Верните без изменений отрывок из фрагмента о крушении государственности в России: от слов «Вот несколько сценок» до слов «и пошёл прочь.» включительно.

• [ИСХОДНЫЙ ФРАГМЕНТ]:

__________________________________________________

Вот несколько сценок с уличных «митингов»: «Желтозубый старик с седой щетиной спорит с рабочим:
-  У вас, конечно, ничего теперь не осталось, ни Бога, ни совести, – говорит старик.
- Да, не осталось.
- Вы вон пятого мирных людей расстреливали.
- Ишь ты! А как вы триста лет расстреливали?»
  И неудивительно, что в ответ на опасения женщины, что «вот-вот немцы придут», произносится такое:
« - Раньше, чем немцы придут, мы вас всех перережем, – холодно сказал рабочий и пошёл прочь.
Солдаты подтвердили: «Вот это верно!» – и тоже отошли».

    Но ведь крушение государственности в России в 20 веке произошло дважды! И уже мне довелось пережить стремительный распад СССР. Сегодня немало серьёзных исследований раскрывают причины произошедшего. И я убеждён, что нам необходимо задуматься над ними.  «Разрушение Советского Союза не было необходимым, но оно, безусловно, было закономерным», – пишет, пожалуй, самый авторитетный сегодня русский историк А.И. Фурсов.  Он убедительно показал в своих работах, как целенаправленно и умело «советский сегмент корпократии» – это часть номенклатуры, часть КГБ и часть «теневой экономики» –  ради того, чтобы потреблять по стандартам Запада,  став частью мировой элиты,  разрушал СССР.  Именно эти люди структурный кризис превратили в системный. «Любое общество движимо противоречиями, и эти противоречия на рубеже 60-70-х годов обострились, то есть Советский Союз вошёл в зону структурного кризиса». В такие моменты своего развития любое общество легко обрушить.  «Но для этого нужен удар одновременно изнутри и извне. Это и произошло с СССР на рубеже 1980-1990-х годов». Интересно, что и самодержавная Россия была уничтожена с помощью того, что структурный кризис был превращён в системный. Не помогло даже то, что  она экономически шла вверх. Как не помогло это и СССР, который к моменту распада был одной из двух сверхдержав.

__________________________________________________

• [СОДЕРЖИМОЕ ЛИСТИНГА]:
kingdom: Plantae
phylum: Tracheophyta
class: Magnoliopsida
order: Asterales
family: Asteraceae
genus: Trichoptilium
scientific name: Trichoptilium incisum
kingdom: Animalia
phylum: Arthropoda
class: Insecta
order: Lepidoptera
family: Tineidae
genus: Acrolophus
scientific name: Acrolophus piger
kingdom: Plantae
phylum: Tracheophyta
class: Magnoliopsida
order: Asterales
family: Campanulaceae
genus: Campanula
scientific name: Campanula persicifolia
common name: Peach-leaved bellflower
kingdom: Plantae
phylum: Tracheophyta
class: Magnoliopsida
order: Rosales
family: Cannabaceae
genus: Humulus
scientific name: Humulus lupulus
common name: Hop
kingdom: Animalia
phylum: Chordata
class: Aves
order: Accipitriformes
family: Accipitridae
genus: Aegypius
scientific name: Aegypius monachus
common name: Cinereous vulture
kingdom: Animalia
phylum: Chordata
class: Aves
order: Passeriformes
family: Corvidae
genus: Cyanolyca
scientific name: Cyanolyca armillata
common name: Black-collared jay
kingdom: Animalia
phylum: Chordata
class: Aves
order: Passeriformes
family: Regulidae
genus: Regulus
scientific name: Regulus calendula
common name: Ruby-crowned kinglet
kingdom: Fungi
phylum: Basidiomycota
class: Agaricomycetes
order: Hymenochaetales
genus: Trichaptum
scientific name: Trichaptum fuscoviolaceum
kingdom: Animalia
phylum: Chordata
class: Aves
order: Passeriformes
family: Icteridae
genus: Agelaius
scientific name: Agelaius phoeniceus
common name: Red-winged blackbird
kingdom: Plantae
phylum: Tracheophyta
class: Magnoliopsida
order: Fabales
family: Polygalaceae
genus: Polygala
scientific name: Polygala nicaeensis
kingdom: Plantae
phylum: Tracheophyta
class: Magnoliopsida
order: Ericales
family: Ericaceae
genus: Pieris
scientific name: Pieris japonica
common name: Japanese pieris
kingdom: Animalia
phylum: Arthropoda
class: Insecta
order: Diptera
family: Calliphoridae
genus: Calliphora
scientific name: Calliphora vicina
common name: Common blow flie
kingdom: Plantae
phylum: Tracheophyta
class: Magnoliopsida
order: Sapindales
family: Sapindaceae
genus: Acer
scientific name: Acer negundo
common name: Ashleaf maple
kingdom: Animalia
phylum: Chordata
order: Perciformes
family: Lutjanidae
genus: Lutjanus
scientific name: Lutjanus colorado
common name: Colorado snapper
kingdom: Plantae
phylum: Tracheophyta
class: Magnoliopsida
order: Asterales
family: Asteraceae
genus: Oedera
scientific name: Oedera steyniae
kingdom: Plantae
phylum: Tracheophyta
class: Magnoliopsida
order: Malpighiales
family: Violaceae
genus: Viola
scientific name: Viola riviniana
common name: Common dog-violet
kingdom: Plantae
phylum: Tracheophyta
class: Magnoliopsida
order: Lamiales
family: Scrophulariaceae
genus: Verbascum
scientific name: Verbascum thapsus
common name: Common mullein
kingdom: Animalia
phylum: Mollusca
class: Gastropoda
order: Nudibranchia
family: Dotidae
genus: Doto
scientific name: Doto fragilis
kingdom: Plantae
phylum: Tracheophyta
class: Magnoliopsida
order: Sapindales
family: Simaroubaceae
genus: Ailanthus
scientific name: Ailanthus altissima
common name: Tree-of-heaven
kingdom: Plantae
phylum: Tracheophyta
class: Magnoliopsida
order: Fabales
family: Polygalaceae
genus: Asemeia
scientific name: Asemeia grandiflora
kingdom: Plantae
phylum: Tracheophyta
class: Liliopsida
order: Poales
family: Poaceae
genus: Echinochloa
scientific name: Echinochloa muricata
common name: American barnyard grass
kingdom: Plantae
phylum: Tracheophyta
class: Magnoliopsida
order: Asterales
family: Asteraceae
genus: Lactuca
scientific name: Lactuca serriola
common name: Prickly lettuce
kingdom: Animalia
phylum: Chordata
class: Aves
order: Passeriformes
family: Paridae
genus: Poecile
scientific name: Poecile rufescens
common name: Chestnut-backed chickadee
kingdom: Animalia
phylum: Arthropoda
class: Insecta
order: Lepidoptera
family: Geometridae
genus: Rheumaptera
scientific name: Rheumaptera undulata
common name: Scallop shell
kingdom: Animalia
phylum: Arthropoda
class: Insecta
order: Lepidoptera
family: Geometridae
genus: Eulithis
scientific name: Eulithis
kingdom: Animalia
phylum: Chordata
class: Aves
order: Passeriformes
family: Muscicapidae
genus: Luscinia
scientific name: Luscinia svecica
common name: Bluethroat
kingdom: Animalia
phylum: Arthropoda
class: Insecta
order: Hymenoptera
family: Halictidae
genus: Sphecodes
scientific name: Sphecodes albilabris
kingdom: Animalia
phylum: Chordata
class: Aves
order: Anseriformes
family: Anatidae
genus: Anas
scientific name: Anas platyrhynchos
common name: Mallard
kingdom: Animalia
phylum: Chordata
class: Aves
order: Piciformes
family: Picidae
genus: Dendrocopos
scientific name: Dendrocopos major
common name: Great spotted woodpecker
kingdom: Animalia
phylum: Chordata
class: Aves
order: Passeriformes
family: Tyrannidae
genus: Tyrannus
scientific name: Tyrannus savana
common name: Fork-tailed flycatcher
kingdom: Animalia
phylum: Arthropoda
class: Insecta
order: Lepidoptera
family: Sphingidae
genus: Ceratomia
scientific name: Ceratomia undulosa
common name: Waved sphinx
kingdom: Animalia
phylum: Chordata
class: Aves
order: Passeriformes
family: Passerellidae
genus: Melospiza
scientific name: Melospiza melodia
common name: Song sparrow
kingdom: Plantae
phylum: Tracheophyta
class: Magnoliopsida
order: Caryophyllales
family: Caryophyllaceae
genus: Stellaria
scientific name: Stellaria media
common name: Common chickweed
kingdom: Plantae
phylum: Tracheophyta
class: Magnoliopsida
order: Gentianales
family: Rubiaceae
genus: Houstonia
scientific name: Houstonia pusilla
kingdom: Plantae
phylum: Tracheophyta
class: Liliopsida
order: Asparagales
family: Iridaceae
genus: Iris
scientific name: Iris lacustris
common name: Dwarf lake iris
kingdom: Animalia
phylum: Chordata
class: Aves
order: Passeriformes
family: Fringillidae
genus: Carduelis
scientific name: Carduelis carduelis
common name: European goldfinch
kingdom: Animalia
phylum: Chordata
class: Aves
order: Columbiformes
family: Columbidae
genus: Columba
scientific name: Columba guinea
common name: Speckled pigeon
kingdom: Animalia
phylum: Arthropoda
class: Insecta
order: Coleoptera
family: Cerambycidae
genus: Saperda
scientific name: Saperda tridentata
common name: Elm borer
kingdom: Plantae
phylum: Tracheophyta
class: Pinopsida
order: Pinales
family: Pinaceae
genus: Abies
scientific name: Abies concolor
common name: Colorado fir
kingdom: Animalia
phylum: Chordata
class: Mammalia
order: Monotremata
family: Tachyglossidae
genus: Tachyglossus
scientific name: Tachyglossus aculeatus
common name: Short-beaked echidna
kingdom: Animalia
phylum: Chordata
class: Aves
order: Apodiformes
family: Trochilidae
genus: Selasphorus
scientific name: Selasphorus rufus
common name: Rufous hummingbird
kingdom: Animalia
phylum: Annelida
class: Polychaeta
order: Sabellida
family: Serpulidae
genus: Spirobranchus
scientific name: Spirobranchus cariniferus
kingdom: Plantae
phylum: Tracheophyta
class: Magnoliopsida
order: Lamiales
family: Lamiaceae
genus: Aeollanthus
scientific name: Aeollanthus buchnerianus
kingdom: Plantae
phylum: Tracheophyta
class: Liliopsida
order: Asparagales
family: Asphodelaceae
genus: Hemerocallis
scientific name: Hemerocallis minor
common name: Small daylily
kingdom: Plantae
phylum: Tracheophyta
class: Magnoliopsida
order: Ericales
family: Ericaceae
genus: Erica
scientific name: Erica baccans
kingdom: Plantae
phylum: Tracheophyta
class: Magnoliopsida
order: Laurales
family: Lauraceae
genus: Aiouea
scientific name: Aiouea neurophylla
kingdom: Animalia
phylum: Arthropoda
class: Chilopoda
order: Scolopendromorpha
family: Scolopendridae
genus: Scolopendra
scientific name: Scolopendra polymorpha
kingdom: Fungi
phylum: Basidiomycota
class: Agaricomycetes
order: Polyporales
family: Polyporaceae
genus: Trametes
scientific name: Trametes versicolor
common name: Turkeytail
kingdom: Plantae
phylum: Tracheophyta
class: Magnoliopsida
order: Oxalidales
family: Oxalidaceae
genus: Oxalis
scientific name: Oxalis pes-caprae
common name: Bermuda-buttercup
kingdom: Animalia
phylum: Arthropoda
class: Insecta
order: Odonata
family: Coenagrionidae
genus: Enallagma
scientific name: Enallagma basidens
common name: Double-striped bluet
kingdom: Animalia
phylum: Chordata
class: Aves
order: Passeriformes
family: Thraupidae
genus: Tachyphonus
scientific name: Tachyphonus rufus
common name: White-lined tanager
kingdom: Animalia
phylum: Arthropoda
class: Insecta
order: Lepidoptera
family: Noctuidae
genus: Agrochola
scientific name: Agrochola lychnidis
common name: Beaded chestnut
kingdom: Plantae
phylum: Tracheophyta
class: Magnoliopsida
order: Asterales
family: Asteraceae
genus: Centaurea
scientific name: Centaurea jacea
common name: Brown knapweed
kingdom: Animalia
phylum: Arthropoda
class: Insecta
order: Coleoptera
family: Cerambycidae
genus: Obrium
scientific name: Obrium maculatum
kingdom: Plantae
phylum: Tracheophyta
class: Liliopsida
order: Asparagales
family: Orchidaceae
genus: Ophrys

__________________________________________________

• [РЕЗУЛЬТАТ]:
Вот несколько сценок с уличных «митингов»: «Желтозубый старик с седой щетиной спорит с рабочим:
-  У вас, конечно, ничего теперь не осталось, ни Бога, ни совести, – говорит старик.
- Да, не осталось.
- Вы вон пятого мирных людей расстреливали.
- Ишь ты! А как вы триста лет расстреливали?»
  И неудивительно, что в ответ на опасения женщины, что «вот-вот немцы придут», произносится такое:
« - Раньше, чем немцы придут, мы вас всех перережем, – холодно сказал рабочий и пошёл прочь.